→ **YOUR GOAL**: Copy out every line of the data below word for word.

→ **PROVIDED INFORMATION**:
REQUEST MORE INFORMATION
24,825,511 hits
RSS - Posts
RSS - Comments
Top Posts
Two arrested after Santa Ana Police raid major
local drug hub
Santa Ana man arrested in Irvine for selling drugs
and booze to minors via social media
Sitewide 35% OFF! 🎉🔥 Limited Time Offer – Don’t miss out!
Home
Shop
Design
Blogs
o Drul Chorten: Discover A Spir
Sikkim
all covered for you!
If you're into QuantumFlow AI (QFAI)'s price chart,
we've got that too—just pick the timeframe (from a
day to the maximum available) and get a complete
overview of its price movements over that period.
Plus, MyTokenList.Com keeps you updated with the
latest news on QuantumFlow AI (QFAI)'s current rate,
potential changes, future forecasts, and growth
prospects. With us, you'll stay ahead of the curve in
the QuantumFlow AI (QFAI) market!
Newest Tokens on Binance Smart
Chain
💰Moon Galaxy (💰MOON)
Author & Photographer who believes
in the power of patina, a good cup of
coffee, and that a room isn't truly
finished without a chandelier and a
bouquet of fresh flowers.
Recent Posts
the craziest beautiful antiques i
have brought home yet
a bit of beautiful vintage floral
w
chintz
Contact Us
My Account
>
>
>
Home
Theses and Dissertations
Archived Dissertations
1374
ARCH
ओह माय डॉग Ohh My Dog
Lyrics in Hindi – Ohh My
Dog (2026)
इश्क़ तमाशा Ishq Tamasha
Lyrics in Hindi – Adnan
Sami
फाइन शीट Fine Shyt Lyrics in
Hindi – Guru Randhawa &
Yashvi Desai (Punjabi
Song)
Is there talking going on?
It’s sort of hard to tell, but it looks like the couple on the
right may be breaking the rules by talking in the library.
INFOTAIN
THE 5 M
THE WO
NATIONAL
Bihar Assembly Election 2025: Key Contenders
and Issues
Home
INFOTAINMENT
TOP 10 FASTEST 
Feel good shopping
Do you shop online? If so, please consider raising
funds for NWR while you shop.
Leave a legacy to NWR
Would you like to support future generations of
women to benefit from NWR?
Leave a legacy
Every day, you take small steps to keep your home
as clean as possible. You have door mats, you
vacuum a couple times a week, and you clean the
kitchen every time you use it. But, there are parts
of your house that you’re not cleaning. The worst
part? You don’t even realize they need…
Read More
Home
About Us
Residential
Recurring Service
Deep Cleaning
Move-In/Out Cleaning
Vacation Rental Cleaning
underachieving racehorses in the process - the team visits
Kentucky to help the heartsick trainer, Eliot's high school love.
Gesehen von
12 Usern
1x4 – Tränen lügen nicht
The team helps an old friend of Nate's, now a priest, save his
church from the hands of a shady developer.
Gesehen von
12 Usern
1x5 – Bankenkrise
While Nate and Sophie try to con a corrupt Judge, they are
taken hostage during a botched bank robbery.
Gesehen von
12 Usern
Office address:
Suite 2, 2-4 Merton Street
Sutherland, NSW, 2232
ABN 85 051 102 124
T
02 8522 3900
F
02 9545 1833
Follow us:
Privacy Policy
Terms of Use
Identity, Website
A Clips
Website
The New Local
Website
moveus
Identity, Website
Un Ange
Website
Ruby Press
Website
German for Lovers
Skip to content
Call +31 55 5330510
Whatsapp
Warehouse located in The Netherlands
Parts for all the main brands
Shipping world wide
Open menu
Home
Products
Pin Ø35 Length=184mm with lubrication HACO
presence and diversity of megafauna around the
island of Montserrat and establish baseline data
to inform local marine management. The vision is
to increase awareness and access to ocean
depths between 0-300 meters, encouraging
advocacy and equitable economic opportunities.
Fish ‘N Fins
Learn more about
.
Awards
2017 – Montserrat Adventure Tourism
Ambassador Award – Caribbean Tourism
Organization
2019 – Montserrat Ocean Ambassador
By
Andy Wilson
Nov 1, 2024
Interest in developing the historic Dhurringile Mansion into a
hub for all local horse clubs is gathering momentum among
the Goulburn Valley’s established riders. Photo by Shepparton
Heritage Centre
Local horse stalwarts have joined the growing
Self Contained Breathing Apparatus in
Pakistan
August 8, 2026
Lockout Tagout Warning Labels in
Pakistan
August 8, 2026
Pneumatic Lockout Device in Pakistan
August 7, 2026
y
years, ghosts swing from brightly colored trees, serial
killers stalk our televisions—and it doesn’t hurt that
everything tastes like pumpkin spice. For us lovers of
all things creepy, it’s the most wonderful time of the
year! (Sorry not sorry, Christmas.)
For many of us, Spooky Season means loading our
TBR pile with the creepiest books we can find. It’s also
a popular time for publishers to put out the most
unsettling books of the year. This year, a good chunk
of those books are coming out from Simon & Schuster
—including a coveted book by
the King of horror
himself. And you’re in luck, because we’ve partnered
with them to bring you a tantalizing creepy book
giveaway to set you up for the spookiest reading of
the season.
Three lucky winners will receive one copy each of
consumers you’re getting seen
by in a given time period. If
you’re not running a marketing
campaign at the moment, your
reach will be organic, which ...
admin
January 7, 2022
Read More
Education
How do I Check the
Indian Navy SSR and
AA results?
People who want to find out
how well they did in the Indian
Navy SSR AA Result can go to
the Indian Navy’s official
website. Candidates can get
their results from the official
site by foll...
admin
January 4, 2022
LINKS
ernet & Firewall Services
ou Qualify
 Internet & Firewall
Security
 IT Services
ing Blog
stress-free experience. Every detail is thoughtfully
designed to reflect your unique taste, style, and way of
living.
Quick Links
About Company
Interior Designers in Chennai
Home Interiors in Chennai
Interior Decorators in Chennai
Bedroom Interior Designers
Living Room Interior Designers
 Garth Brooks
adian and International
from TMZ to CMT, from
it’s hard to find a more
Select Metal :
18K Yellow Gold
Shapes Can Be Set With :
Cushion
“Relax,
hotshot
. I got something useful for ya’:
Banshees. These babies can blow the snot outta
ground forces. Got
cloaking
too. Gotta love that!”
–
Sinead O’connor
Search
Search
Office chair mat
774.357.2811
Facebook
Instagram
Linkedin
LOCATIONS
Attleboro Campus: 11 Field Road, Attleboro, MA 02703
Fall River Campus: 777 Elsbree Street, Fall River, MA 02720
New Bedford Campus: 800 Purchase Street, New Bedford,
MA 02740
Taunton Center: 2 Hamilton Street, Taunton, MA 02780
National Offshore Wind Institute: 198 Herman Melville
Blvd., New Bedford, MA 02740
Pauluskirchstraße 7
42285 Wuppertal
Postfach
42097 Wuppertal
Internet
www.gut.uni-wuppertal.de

→ **OUTPUT OF THE EXERCISE**:
REQUEST MORE INFORMATION
24,825,511 hits
RSS - Posts
RSS - Comments
Top Posts
Two arrested after Santa Ana Police raid major
local drug hub
Santa Ana man arrested in Irvine for selling drugs
and booze to minors via social media
Sitewide 35% OFF! 🎉🔥 Limited Time Offer – Don’t miss out!
Home
Shop
Design
Blogs
o Drul Chorten: Discover A Spir
Sikkim
all covered for you!
If you're into QuantumFlow AI (QFAI)'s price chart,
we've got that too—just pick the timeframe (from a
day to the maximum available) and get a complete
overview of its price movements over that period.
Plus, MyTokenList.Com keeps you updated with the
latest news on QuantumFlow AI (QFAI)'s current rate,
potential changes, future forecasts, and growth
prospects. With us, you'll stay ahead of the curve in
the QuantumFlow AI (QFAI) market!
Newest Tokens on Binance Smart
Chain
💰Moon Galaxy (💰MOON)
Author & Photographer who believes
in the power of patina, a good cup of
coffee, and that a room isn't truly
finished without a chandelier and a
bouquet of fresh flowers.
Recent Posts
the craziest beautiful antiques i
have brought home yet
a bit of beautiful vintage floral
w
chintz
Contact Us
My Account
>
>
>
Home
Theses and Dissertations
Archived Dissertations
1374
ARCH
ओह माय डॉग Ohh My Dog
Lyrics in Hindi – Ohh My
Dog (2026)
इश्क़ तमाशा Ishq Tamasha
Lyrics in Hindi – Adnan
Sami
फाइन शीट Fine Shyt Lyrics in
Hindi – Guru Randhawa &
Yashvi Desai (Punjabi
Song)
Is there talking going on?
It’s sort of hard to tell, but it looks like the couple on the
right may be breaking the rules by talking in the library.
INFOTAIN
THE 5 M
THE WO
NATIONAL
Bihar Assembly Election 2025: Key Contenders
and Issues
Home
INFOTAINMENT
TOP 10 FASTEST 
Feel good shopping
Do you shop online? If so, please consider raising
funds for NWR while you shop.
Leave a legacy to NWR
Would you like to support future generations of
women to benefit from NWR?
Leave a legacy
Every day, you take small steps to keep your home
as clean as possible. You have door mats, you
vacuum a couple times a week, and you clean the
kitchen every time you use it. But, there are parts
of your house that you’re not cleaning. The worst
part? You don’t even realize they need…
Read More
Home
About Us
Residential
Recurring Service
Deep Cleaning
Move-In/Out Cleaning
Vacation Rental Cleaning
underachieving racehorses in the process - the team visits
Kentucky to help the heartsick trainer, Eliot's high school love.
Gesehen von
12 Usern
1x4 – Tränen lügen nicht
The team helps an old friend of Nate's, now a priest, save his
church from the hands of a shady developer.
Gesehen von
12 Usern
1x5 – Bankenkrise
While Nate and Sophie try to con a corrupt Judge, they are
taken hostage during a botched bank robbery.
Gesehen von
12 Usern
Office address:
Suite 2, 2-4 Merton Street
Sutherland, NSW, 2232
ABN 85 051 102 124
T
02 8522 3900
F
02 9545 1833
Follow us:
Privacy Policy
Terms of Use
Identity, Website
A Clips
Website
The New Local
Website
moveus
Identity, Website
Un Ange
Website
Ruby Press
Website
German for Lovers
Skip to content
Call +31 55 5330510
Whatsapp
Warehouse located in The Netherlands
Parts for all the main brands
Shipping world wide
Open menu
Home
Products
Pin Ø35 Length=184mm with lubrication HACO
presence and diversity of megafauna around the
island of Montserrat and establish baseline data
to inform local marine management. The vision is
to increase awareness and access to ocean
depths between 0-300 meters, encouraging
advocacy and equitable economic opportunities.
Fish ‘N Fins
Learn more about
.
Awards
2017 – Montserrat Adventure Tourism
Ambassador Award – Caribbean Tourism
Organization
2019 – Montserrat Ocean Ambassador
By
Andy Wilson
Nov 1, 2024
Interest in developing the historic Dhurringile Mansion into a
hub for all local horse clubs is gathering momentum among
the Goulburn Valley’s established riders. Photo by Shepparton
Heritage Centre
Local horse stalwarts have joined the growing
Self Contained Breathing Apparatus in
Pakistan
August 8, 2026
Lockout Tagout Warning Labels in
Pakistan
August 8, 2026
Pneumatic Lockout Device in Pakistan
August 7, 2026
y
years, ghosts swing from brightly colored trees, serial
killers stalk our televisions—and it doesn’t hurt that
everything tastes like pumpkin spice. For us lovers of
all things creepy, it’s the most wonderful time of the
year! (Sorry not sorry, Christmas.)
For many of us, Spooky Season means loading our
TBR pile with the creepiest books we can find. It’s also
a popular time for publishers to put out the most
unsettling books of the year. This year, a good chunk
of those books are coming out from Simon & Schuster
—including a coveted book by
the King of horror
himself. And you’re in luck, because we’ve partnered
with them to bring you a tantalizing creepy book
giveaway to set you up for the spookiest reading of
the season.
Three lucky winners will receive one copy each of
consumers you’re getting seen
by in a given time period. If
you’re not running a marketing
campaign at the moment, your
reach will be organic, which ...
admin
January 7, 2022
Read More
Education
How do I Check the
Indian Navy SSR and
AA results?
People who want to find out
how well they did in the Indian
Navy SSR AA Result can go to
the Indian Navy’s official
website. Candidates can get
their results from the official
site by foll...
admin
January 4, 2022
LINKS
ernet & Firewall Services
ou Qualify
 Internet & Firewall
Security
 IT Services
ing Blog
stress-free experience. Every detail is thoughtfully
designed to reflect your unique taste, style, and way of
living.
Quick Links
About Company
Interior Designers in Chennai
Home Interiors in Chennai
Interior Decorators in Chennai
Bedroom Interior Designers
Living Room Interior Designers
 Garth Brooks
adian and International
from TMZ to CMT, from
it’s hard to find a more
Select Metal :
18K Yellow Gold
Shapes Can Be Set With :
Cushion
“Relax,
hotshot
. I got something useful for ya’:
Banshees. These babies can blow the snot outta
ground forces. Got
cloaking
too. Gotta love that!”
–
Sinead O’connor
Search
Search
Office chair mat
774.357.2811
Facebook
Instagram
Linkedin
LOCATIONS
Attleboro Campus: 11 Field Road, Attleboro, MA 02703
Fall River Campus: 777 Elsbree Street, Fall River, MA 02720
New Bedford Campus: 800 Purchase Street, New Bedford,
MA 02740
Taunton Center: 2 Hamilton Street, Taunton, MA 02780
National Offshore Wind Institute: 198 Herman Melville
Blvd., New Bedford, MA 02740
Pauluskirchstraße 7
42285 Wuppertal
Postfach
42097 Wuppertal
Internet
www.gut.uni-wuppertal.de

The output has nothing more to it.